Peut-être qu’il commettait quand même une énorme bêtise. Sélia vivait dans la réalité, contrairement à lui qui avait vécu dans le mensonge pendant des années ! Mais là, il connaissait maintenant la vérité. Entre eux deux, il n’y aurait alors plus de mensonges.

« J’ai été trop hâtif. Je dois l’arrêter avant qu’il ne soit trop tard. »

« Elle n’est pas si éloignée que cela … Elle ne fait qu’attendre le moment où tu iras la rattraper. Ne perd donc pas trop de temps et vas-y. » déclara l’épée avant de se taire définitivement pour les prochaines minutes, Kéran se redressant.

« Sélia ! SELIA ! » hurla-t-il, se cassant à moitié la figure sur la table.

Aussitôt, la jeune femme se retourna vers lui, les yeux un peu rougis bien qu’aucune larme ne s’était écoulée. RAH ! Même s’il pouvait lui en vouloir de ne pas lui avoir dit la vérité pendant des années, il ne pouvait pas oublier tout le reste ! Il ne pouvait pas oublier tout ce qu’elle avait fait aussi de son côté !

Il revint vers elle, la jeune femme ne disant plus rien, regardant autour d’eux alors que quelques têtes les observaient. Comme il avait crié, cela était plus que normal. Enfin bon … Les personnes attendaient une réaction ou des paroles bien fortes. Ce fut la réaction de Sélia qui arriva la première, la jeune femme criant :

« Kéran ! Oh mon Kéran ! Mon petit Kéran à moi ! »

Hé Ho ! Hey ! Il se retrouva puissamment enlacé par la jeune femme, écrasé dans sa poitrine recouverte par le métal. Ca faisait atrocement mal là ! Il allait avoir beaucoup de mal à parler ou à se retirer mais il sentait les petits tremblements dans les mains de Sélia.

« Je savais bien que tu n’étais pas totalement parti. Si … Si tu m’avais laissée toute seule encore plus longtemps, je t’aurai perdu à jamais. »
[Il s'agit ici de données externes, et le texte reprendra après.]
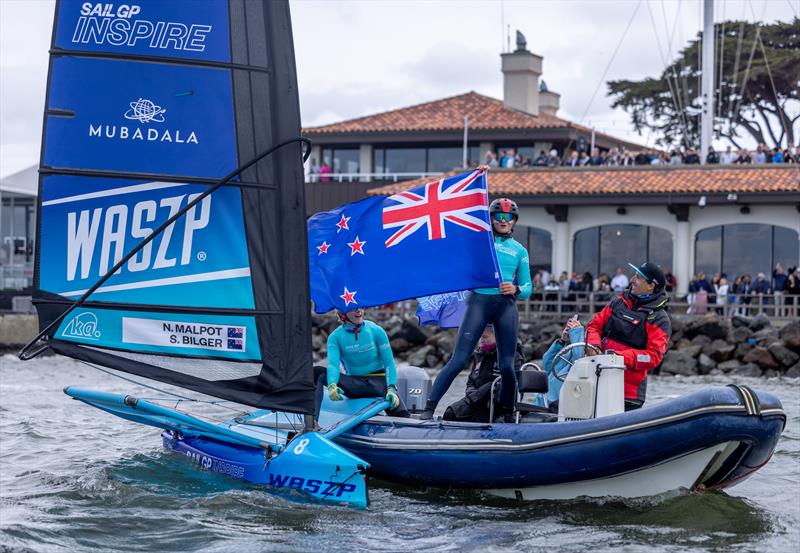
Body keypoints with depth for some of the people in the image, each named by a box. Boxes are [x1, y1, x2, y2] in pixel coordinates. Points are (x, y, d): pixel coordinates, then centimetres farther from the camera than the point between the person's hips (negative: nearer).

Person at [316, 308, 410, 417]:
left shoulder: (376, 331, -4)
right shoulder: (335, 337, -3)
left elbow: (389, 363, -3)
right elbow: (333, 364, -17)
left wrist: (391, 389, -21)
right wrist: (332, 386, -40)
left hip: (378, 381, -1)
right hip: (354, 385, 1)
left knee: (401, 415, -31)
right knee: (317, 372, -22)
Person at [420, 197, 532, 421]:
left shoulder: (519, 250, 17)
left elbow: (527, 288, 13)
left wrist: (516, 289, -6)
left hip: (506, 305, 2)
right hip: (479, 301, -2)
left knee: (507, 365, -4)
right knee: (458, 360, -12)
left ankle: (508, 415, 12)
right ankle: (429, 408, -13)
Mais non, mais non. Quand même pas perdu à jamais. Ce n’était pas l’impression … Si ? C’était ça qu’il avait donné comme impression ? Oh punaise … C’était alors normal qu’elle s’inquiète autant. Ce n’était pas du tout voulu ! Ce n’était pas du tout cela qu’il désirait !

Il la laissa l’enlacer pendant pas mal de secondes car visiblement, elle ne comptait pas la lâcher. Même s’il lui en voulait terriblement, ce n’était pas une raison pour la rendre malheureuse. Même s’ils étaient en froid et qu’il était surement impossible de retrouver le bonheur perdu entre eux deux, il pouvait toujours essayer d’avoir une nouvelle relation entre Sélia et lui. Enfin, peut-être pas dans le sens que Swar parlait.
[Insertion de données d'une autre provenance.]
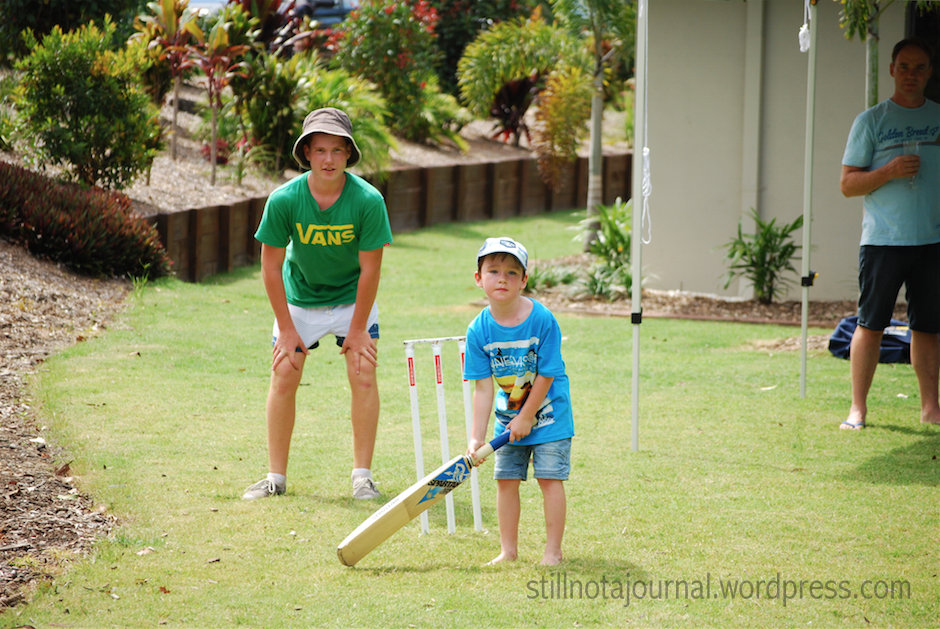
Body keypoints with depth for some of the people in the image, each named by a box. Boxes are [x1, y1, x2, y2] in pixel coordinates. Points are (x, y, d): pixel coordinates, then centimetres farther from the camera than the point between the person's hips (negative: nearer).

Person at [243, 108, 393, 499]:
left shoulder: (368, 201, -26)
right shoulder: (284, 200, -24)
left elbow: (369, 269, -17)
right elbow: (271, 266, -13)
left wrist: (357, 329, -13)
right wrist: (287, 329, -11)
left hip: (352, 297, -1)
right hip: (299, 298, 1)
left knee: (364, 375, -12)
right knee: (284, 376, -5)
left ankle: (362, 476, -3)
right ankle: (276, 477, 6)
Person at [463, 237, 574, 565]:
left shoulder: (542, 320, -20)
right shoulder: (479, 330, -11)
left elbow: (546, 377, -15)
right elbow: (483, 387, -9)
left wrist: (526, 418, -12)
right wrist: (477, 436, -12)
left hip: (548, 414, -3)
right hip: (508, 416, 3)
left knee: (550, 479, -4)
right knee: (506, 480, 5)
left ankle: (553, 550, 5)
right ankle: (509, 550, 16)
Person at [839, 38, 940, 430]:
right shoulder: (871, 121, 4)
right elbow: (848, 184, 1)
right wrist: (891, 171, -15)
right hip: (883, 239, -3)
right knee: (870, 324, -3)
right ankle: (858, 408, 2)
« Kéran … Kéran … Hum … Kéran, tu m’as fait terriblement peur. Même si tu es au courant de tout ça, ça ne change rien pour moi. Ça ne change rien … Ne me trahis pas … C’est tout ce que je te demande, Kéran. » murmura la jeune femme aux cheveux bleus tout en le libérant.

« Je ne compte pas trahir quelqu’un, loin de là. Ce n’est pas mon genre et ce n’est pas dans mes intentions même si j’ai aussi des choses à te dire … Mais il vaut mieux attendre quelques temps. » déclara le jeune homme alors qu’elle le regardait avec interrogation. Mais au moins, elle était « pardonnée », n’est-ce pas ?

Il hocha la tête pour répondre que oui, Sélia venant l’embrasser longuement sur les joues avant de lui caresser le sommet du crâne. Il lui en fallait vraiment peu n’est-ce pas pour qu’elle soit heureuse ? Mais c’était tant mieux … si tout avait été réparé. En même temps, il lui signalait quand même qu’il valait mieux qu’ils ne se voient pas trop pendant quelques temps car sinon, la Sainte Alliance serait suspicieuse et pourrait croire qu’elle avait épaulé le jeune homme à faire ceci. Même si ça ne lui plaisait pas, elle comprenait parfaitement ce qu’il voulait dire par là.

« Prend bien soin de toi. » répondirent les deux jeunes gens avant de se séparer.